Online-Händler wie OTTO und Tchibo experimentieren mit Mehrweg-Versandtaschen. Kunden lieben die neuen Transportverpackungen, doch die Rücklaufquoten sind noch zu niedrig. Eine branchenweite Lösung könnte das Problem beheben, doch es wird noch Zeit brauchen, bis sie verfügbar ist. Ein Interview mit Christian Sigmund, Mitgründer von WILDPLASTIC®, über den Online-Versandhandel und was Händler schon jetzt tun können, um ihren CO2-Fußabdruck zu reduzieren.
Frage: Wie lange wird es noch dauern, bis es eine branchenweite Lösung für Mehrweg-Versandtaschen gibt?

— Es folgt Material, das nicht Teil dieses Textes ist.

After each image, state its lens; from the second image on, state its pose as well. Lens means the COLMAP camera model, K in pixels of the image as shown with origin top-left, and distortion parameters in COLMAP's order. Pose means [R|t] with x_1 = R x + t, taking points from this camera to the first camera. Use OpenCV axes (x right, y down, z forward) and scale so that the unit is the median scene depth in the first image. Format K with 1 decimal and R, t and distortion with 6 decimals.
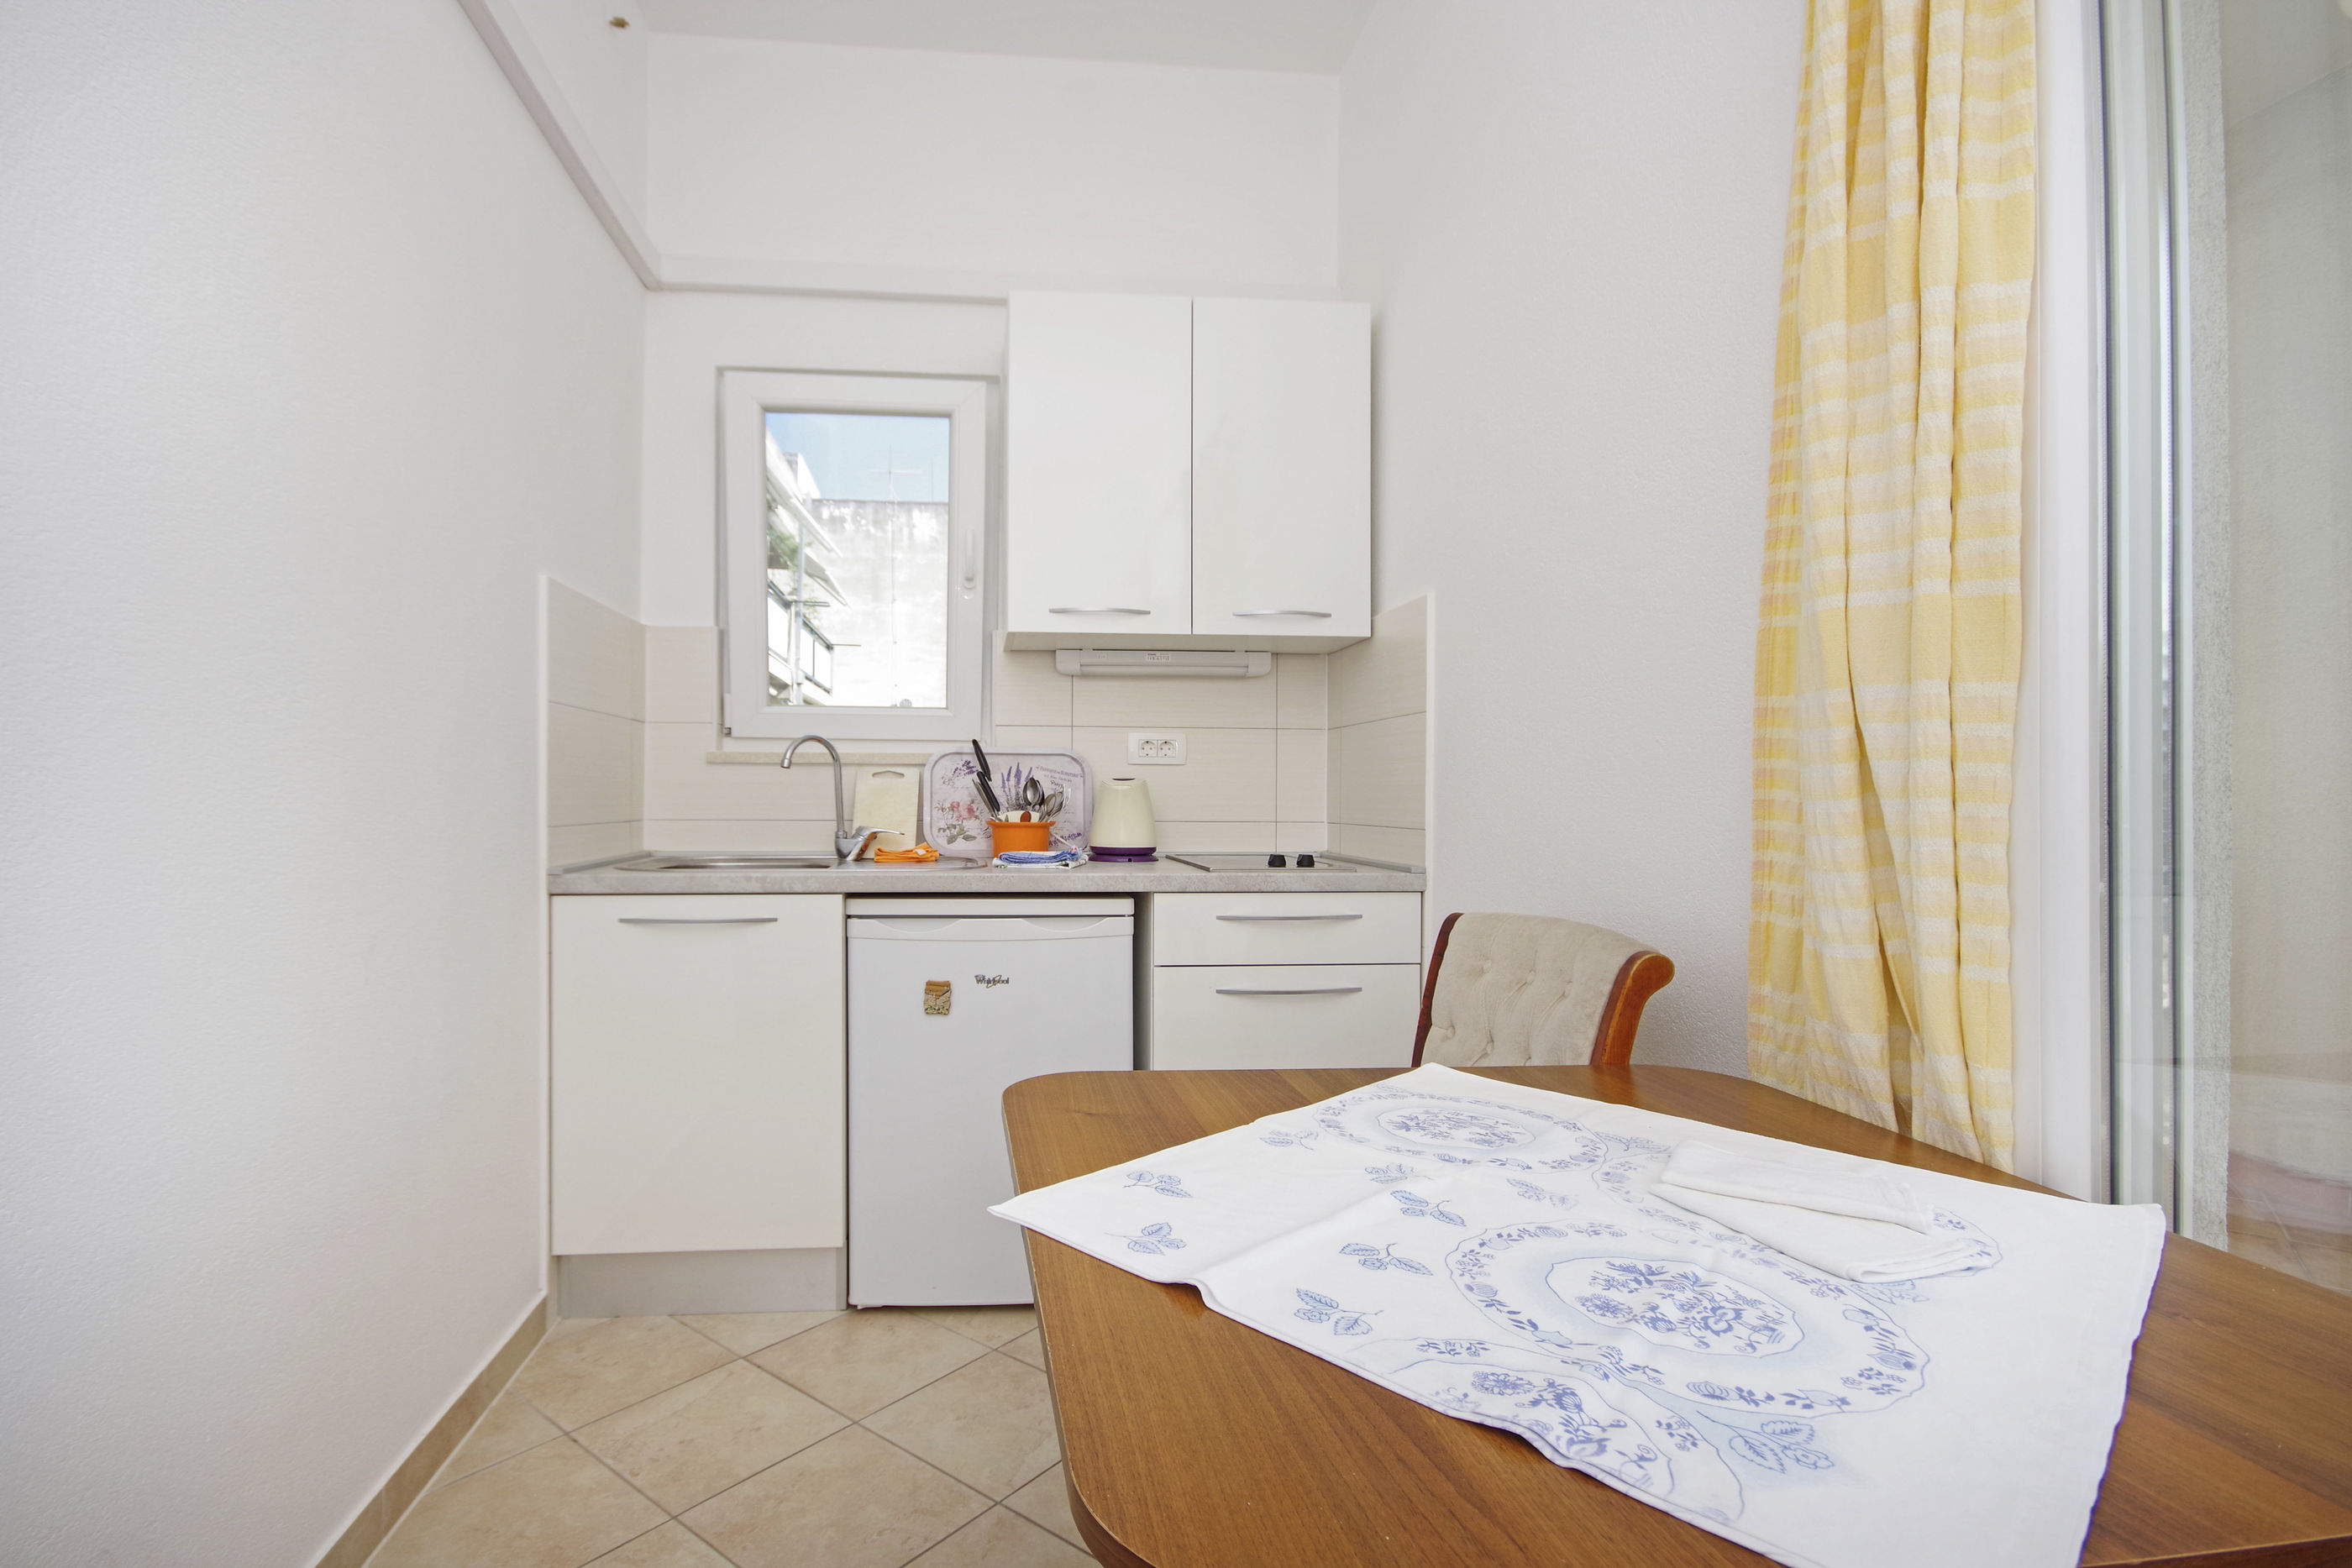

Christian Sigmund: Es gibt ja bereits verschiedene Mehrweglösungen für den Versandhandel, die Herausforderung besteht eher in der Frage, ob man sich auf ein gemeinsames, branchenübergreifendes System einigen wird. Hier nehme ich wahr, dass die Größen der Branche bestrebt sind, miteinander an einer Lösung zu schrauben.
Frage: Welche Maßnahmen können Online-Händler in der Zwischenzeit ergreifen, um den CO2-Fußabdruck von Versandverpackungen zu reduzieren?
Christian Sigmund: Es gibt zwei große Stellschrauben: Das Eigengewicht der Verpackungen und das Transportvolumen. In beiden Fällen kann man dem Onlinehandel nur empfehlen, beides auf ein absolutes Minimum zu reduzieren, ohne Kompromisse beim Produktschutz zu machen. Außerdem sind Versandtaschen aus Kunststoffrezyklat eine sofort umsetzbare Lösung.
Frage: Warum Kunststoff? Welchen Vorteil hat eine Versandtasche aus recyceltem Kunststoff gegenüber einer Versandtasche aus recyceltem Papier?
Christian Sigmund: Häufig ist die Wahrnehmung, dass Papier prinzipiell nachhaltiger ist als Plastik. Die Betrachtung der Emission pro Kliogram der Verpackung verrät jedoch, dass sich beide Materialien ungefähr die Waage halten. Jedoch ist eine Versandverpackung aus Kunststoff meist um ein Vielfaches leichter, was den CO2-Fußabdruck deutlich verkleinert. Es gibt keine „one fits all“ Lösung bei Verpackungen, weshalb eine differenzierte Betrachtungsweise unerlässlich ist.
Frage: Für welche Produkte eignen sich diese Versandtaschen – und für welche Produkte eher nicht?
Christian Sigmund: Sie eignen sich hervorragend für Textilien, Klamotten, Kissen & Decken, kleinere Gegenstände und ganz viel mehr, aber sie eignen sich nicht für zerbrechliche und sperrige Artikel. Eine Versandtasche erfüllt dann ihren Zweck, wenn sie den Anforderungen der Logistik standhält, d.h. den Transport vom Warenlager bis hin zu den Kunden sicher gewährleistet. Dafür gibt es diverse mechanische Anforderungen wie zum Beispiel Reißfestigkeit, Blickdichte.
Frage: Wird durch die langen Transportwege von recyceltem Material aus fernen Ländern nicht der CO2-Vorteil geschmälert? Wie gehen Sie mit diesem Thema um?
Christian Sigmund: Bevor wir WILDPLASTIC® ins Leben gerufen haben, wurde unser Konzept wissenschaftlich auf den Prüfstand gestellt. Mithilfe einer Lebenszyklusanalyse haben wir festgestellt, dass der Transportweg vom Sammlungsort bis zur Produktion nur einen Bruchteil der Emissionen verursacht. So konnten wir im Vergleich zu Referenzprodukten noch bis zu 60 % CO2 einsparen.
Frage: Was wünschen Sie sich für die Zukunft des Onlinehandels?
Christian Sigmund: Wir wünschen uns einen Onlinehandel, der innerhalb der planetaren Grenzen funktioniert. Konkret braucht es dafür eine Vielzahl an Lösungen, die ineinandergreifen. Unsere Vision ist es, dass wirtschaftliches Handeln wirklich mit ökologischer Nachhaltigkeit einhergeht und die externalisierten Kosten mit einbezieht. Denn dann haben wir die Chance, all die großartigen Lösungen, die es heute schon gibt, auch umzusetzen.